Try the solution that I posted just before this post, I'll get back to you as soon as something useful pops up.

Edit: I have some pretty bad news: this problem has been around for years now, so the likelihood of a patch fixing this is extremely low.


----------



## -WOLF- (Jan 17, 2009)

No matter where I look, I get no solutions. Outspark and OGPlanet both say nothing valuable about xtrap, so I really don't know what to do here - find another game to play I suppose.


----------



## unlucky4you (Sep 14, 2010)

*Thankyou my dear sir. Even though you haven't fixed my problem,you still have given as much time and hard work/research as I have to my problem. Thankyou for trying it truly means alot,other people just gave up hope. But I won't I hope that they fix this problem or I fear all of vista users that are wishing to play with that company will have to give up hope. kudos and goodbye.


-Sharkey Badeaux*


----------



## Redeye3323 (Sep 20, 2009)

I don't mean to state the obvious, but hows about you use a bypass for xtrap (e.g. a code which launches a game without xtrap.
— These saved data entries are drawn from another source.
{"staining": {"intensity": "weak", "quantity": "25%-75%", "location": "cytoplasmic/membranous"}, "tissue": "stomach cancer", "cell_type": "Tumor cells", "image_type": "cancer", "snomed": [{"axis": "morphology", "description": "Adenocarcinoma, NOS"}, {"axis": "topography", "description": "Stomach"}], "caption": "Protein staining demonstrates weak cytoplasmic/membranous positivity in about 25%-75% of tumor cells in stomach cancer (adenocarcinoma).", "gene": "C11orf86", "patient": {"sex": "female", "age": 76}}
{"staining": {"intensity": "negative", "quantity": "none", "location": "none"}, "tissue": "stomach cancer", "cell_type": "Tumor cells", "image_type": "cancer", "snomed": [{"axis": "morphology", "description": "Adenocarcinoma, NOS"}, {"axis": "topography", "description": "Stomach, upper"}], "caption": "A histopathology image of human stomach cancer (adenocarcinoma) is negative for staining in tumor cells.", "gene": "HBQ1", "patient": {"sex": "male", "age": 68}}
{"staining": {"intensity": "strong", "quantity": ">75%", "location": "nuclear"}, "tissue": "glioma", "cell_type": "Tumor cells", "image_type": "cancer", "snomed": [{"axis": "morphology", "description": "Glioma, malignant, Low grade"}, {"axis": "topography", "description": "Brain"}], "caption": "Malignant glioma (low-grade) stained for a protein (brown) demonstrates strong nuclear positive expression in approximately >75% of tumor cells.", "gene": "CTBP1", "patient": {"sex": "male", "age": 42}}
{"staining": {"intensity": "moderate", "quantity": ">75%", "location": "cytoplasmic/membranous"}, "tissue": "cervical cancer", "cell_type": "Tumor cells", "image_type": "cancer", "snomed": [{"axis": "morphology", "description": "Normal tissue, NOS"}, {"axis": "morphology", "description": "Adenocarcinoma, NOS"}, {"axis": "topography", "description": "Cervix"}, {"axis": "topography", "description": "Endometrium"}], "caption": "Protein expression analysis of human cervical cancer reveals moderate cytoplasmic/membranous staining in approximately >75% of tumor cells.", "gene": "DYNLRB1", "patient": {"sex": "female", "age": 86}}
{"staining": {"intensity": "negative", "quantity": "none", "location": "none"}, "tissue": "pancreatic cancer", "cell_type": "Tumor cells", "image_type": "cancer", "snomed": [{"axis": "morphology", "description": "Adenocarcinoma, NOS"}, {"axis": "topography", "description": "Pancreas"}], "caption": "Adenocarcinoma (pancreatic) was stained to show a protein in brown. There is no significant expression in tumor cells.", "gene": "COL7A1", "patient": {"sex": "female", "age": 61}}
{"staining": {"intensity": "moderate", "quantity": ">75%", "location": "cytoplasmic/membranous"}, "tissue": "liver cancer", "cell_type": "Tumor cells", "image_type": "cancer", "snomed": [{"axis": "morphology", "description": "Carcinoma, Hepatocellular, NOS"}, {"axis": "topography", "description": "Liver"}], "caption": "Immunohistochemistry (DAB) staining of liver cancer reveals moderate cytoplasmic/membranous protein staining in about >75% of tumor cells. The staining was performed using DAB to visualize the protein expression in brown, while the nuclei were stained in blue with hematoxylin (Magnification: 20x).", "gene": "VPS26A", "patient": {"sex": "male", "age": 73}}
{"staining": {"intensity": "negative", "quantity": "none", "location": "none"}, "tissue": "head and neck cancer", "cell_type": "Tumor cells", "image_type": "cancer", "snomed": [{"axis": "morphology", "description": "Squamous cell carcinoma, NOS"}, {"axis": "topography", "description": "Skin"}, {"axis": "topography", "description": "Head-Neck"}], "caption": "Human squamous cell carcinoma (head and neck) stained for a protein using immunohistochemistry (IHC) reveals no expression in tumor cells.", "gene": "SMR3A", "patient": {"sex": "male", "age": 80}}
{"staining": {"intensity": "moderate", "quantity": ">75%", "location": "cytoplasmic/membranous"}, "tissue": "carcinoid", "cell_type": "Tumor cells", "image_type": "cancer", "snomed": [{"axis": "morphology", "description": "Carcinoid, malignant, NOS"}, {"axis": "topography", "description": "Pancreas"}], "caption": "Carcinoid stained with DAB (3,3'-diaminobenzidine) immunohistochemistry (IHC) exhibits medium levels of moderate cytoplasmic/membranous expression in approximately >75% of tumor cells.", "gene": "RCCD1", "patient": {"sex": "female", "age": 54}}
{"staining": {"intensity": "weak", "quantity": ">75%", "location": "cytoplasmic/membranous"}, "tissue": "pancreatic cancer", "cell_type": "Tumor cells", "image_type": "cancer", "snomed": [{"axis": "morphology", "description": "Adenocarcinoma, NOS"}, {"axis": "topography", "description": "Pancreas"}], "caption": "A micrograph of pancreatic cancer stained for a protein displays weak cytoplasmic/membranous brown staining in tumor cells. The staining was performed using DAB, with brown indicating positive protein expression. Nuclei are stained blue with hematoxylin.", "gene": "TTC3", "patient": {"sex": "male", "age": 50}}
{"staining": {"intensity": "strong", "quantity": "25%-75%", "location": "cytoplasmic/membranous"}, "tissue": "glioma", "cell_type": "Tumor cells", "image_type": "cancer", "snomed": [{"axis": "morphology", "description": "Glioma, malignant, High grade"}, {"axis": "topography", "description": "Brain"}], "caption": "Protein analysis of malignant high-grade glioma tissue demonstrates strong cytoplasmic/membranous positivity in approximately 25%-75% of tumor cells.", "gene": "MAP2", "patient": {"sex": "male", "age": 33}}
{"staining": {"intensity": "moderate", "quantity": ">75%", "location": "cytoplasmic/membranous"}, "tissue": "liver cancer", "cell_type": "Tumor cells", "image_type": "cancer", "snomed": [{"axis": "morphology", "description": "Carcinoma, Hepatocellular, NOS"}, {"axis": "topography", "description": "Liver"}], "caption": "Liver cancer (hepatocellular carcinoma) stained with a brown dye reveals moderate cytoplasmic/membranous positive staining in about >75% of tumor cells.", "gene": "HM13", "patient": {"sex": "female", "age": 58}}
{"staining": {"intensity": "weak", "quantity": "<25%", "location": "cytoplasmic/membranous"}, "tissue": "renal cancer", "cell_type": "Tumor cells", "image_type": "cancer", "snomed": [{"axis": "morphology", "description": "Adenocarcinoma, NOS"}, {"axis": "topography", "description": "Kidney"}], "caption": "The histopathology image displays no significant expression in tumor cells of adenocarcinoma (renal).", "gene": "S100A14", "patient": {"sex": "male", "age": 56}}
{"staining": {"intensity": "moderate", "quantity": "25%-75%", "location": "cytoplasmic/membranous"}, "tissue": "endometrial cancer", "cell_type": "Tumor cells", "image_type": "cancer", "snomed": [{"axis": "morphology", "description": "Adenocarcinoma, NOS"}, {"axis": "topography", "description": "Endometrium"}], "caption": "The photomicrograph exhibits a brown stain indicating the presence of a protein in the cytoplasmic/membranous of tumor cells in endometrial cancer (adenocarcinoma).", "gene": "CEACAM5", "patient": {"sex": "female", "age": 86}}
I am not sure this is allowed though so you may have to make a post on the official forum.

Cheers,
Redeye

P.S. I think I have used xtrap with a game I have played and had no problems...


----------



## -WOLF- (Jan 17, 2009)

Indeed that would both be against the rules and hard to do.


----------



## unlucky4you (Sep 14, 2010)

*Yeah I was going to but it's too much trouble. Besides, if the company obviously dosen't care to fix this problem or not while they sit back and ignore me and other players with the Xtrap issue. I don't see any point with me putting dedication to the game and it's company.*


----------



## Echoo (Nov 17, 2011)

Well, I know that you have given up on playing Lost Saga, I am just saying that the OGPlanet has recoognized the problem and has completely fixing the problem with X-Trap. So if you still want to try the game again it is full functional. 

IGN : Echoo :xolconfus


----------